Repost from National Geographic
Holi is a festival celebrated by Hindus around the world. It marks the beginning of spring, and is usually celebrated at the end of February or early March. Participants in a Holi festival often throw brightly colored powder and scented water at each other.
Holi is a major festival in the Hindu religion. It is celebrated on the day after the last full moon of the Hindu month of Phalguna. Phalguna falls between late February and early March in Western calendars. Holi usually marks the happy transition from harsh, dark winter to brighter, warmer springtime.
Holi celebrates the Hindu story of Prahlada. Prahlada was a prince dedicated to the worship of Vishnu, a major Hindu god. Prahlada's father and aunt opposed his religious faith, and as punishment made him sit in the middle of a raging bonfire. Vishnu protected Prahlada, and the prince did not burn.
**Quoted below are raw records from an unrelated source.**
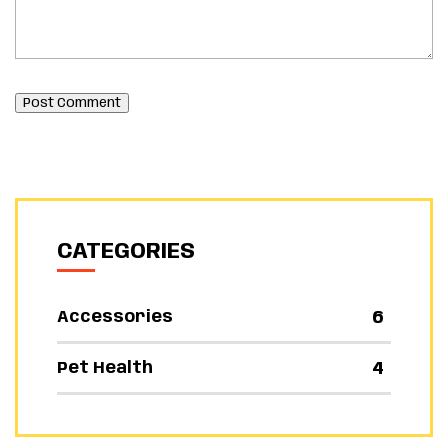
Post Comment
CATEGORIES
6
Accessories
4
Pet Health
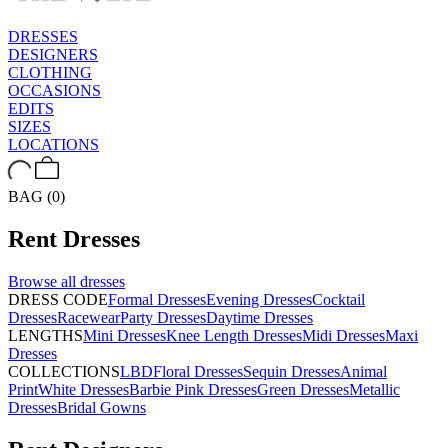
DRESSES
DESIGNERS
CLOTHING
OCCASIONS
EDITS
SIZES
LOCATIONS
BAG (0)
Rent
Dresses
Browse all
dresses
DRESS CODE
Formal Dresses
Evening Dresses
Cocktail
Dresses
Racewear
Party Dresses
Daytime Dresses
LENGTHS
Mini Dresses
Knee Length Dresses
Midi Dresses
Maxi
Dresses
COLLECTIONS
LBD
Floral Dresses
Sequin Dresses
Animal
Print
White Dresses
Barbie Pink Dresses
Green Dresses
Metallic
Dresses
Bridal Gowns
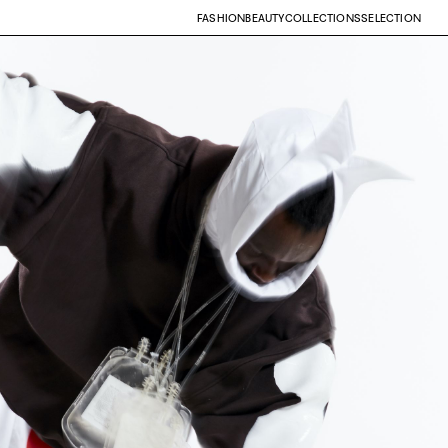
FASHION
BEAUTY
COLLECTIONS
SELECTION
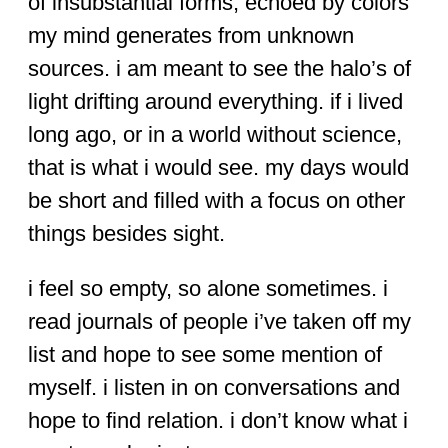
of insubstantial forms, echoed by colors
my mind generates from unknown
sources. i am meant to see the halo’s of
light drifting around everything. if i lived
long ago, or in a world without science,
that is what i would see. my days would
be short and filled with a focus on other
things besides sight.
i feel so empty, so alone sometimes. i
read journals of people i’ve taken off my
list and hope to see some mention of
myself. i listen in on conversations and
hope to find relation. i don’t know what i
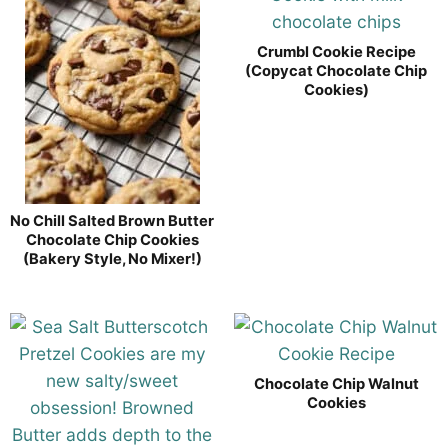
Crumbl Cookie Recipe
(Copycat Chocolate Chip
Cookies)
No Chill Salted Brown Butter
Chocolate Chip Cookies
(Bakery Style, No Mixer!)
Chocolate Chip Walnut
Cookies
Bonfires remain a part of Holi rituals today. However, the most striking aspect of the festival is the spraying of brightly colored powders and water in enormous public celebrations. The colors mark both Prahlada's flickering bonfire and the bright colors associated with spring.
The "Festival of Colors" is also a time for Hindus to relax social codes. Barriers between rich and poor, men and women, young and old are broken down by Holi's bright colors. A familiar saying is bura na mano, Holi hai—don't be offended, it's Holi!